Excerpt to read:
════════

The brief confrontation came at the end of a peaceful march by thousands against the environmental impact of the Games and the presence of US agents in Italy.
Police held off the violent demonstrators, who appeared to be trying to reach the Santagiulia Olympic ice hockey rink, after the skirmish. By then, the larger peaceful protest, including families with small children and students, had dispersed.
Earlier, a group of masked protesters had set off smoke bombs and firecrackers on a bridge overlooking a construction site about 800 meters (a half-mile) from the Olympic Village that’s housing around 1,500 athletes.
Police vans behind a temporary metal fence secured the road to the athletes’ village, but the protest veered away, continuing on a trajectory toward the Santagiulia venue. A heavy police presence guarded the entire route.
There was no indication that the protest and resulting road closure interfered with athletes’ transfers to their events, all on the outskirts of Milan.
The demonstration coincided with US Vice President JD Vance’s visit to Milan as head of the American delegation that attended the opening ceremony on Friday.
He and his family visited Leonardo da Vinci’s “The Last Supper” closer to the city center, far from the protest, which also was against the deployment of US Immigration and Customs Enforcement agents to provide security to the US delegation.
US Homeland Security Investigations, an ICE unit that focuses on cross-border crimes, frequently sends its officers to overseas events like the Olympics to assist with security. The ICE arm at the forefront of the immigration crackdown in the US is known as Enforcement and Removal Operations, and there is no indication its officers are being sent to Italy.
At the larger, peaceful demonstration, which police said numbered 10,000, people carried cardboard cutouts to represent trees felled to build the new bobsled run in Cortina. A group of dancers performed to beating drums. Music blasted from a truck leading the march, one a profanity-laced anti-ICE anthem.
“Let’s take back the cities and free the mountains,” read a banner by a group calling itself the Unsustainable Olympic Committee. Another group called the Association of Proletariat Excursionists organized the cutout trees.
“They bypassed the laws that usually are needed for major infrastructure project, citing urgency for the Games,” said protester Guido Maffioli, who expressed concern that the private entity organizing the Games would eventually pass on debt to Italian taxpayers.
Homemade signs read “Get out of the Games: Genocide States, Fascist Police and Polluting Sponsors,” the final one a reference to fossil fuel companies that are sponsors of the Games. One woman carried an artificial tree on her back decorated with the sign: “Infernal Olympics.”
The demonstration followed another last week when hundreds protested the deployment of ICE agents.
Like last week, demonstrators Saturday said they were opposed to ICE agents’ presence, despite official statements that a small number of agents from an investigative arm would be present in US diplomatic territory, and not operational on the streets.

════════

Source excerpt:
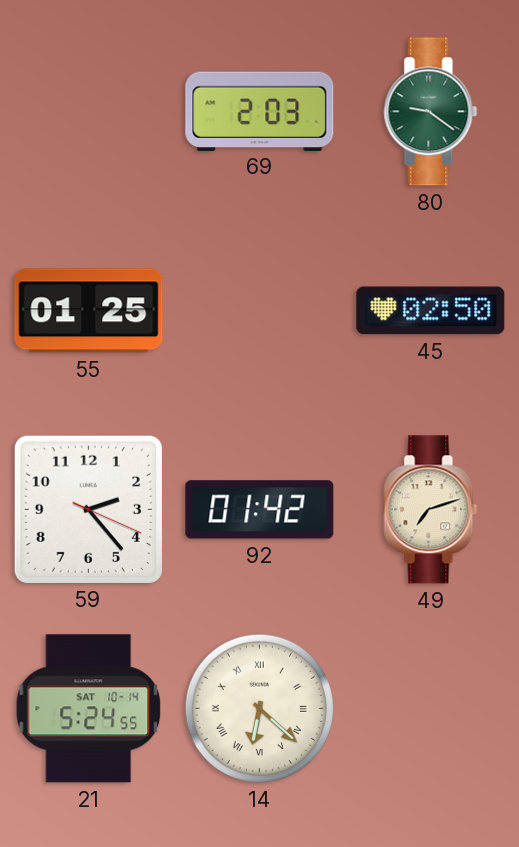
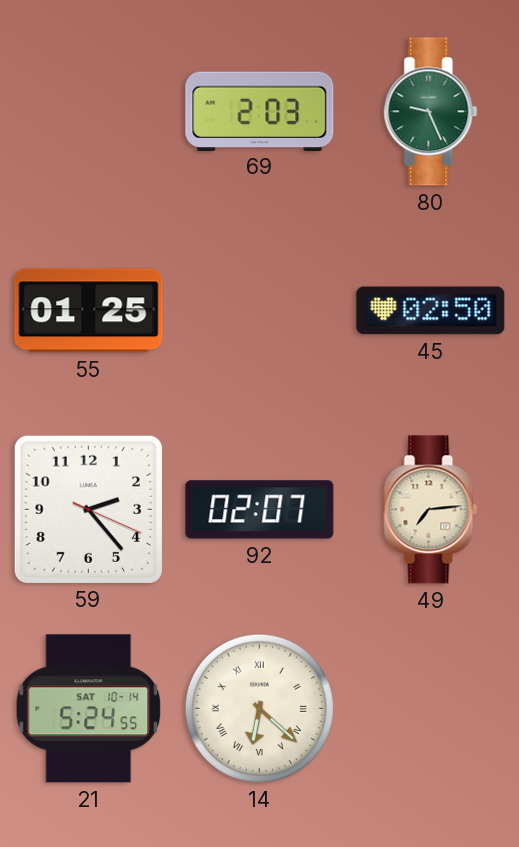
80: 9:21 -> 9:26
92: 01:42 -> 02:07
49: 7:12 -> 7:14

════════

Exercise:
Reproduce everything from "There was no" down to "the US delegation." in the article on the Milan Olympics protest.

Result:
There was no indication that the protest and resulting road closure interfered with athletes’ transfers to their events, all on the outskirts of Milan.
The demonstration coincided with US Vice President JD Vance’s visit to Milan as head of the American delegation that attended the opening ceremony on Friday.
He and his family visited Leonardo da Vinci’s “The Last Supper” closer to the city center, far from the protest, which also was against the deployment of US Immigration and Customs Enforcement agents to provide security to the US delegation.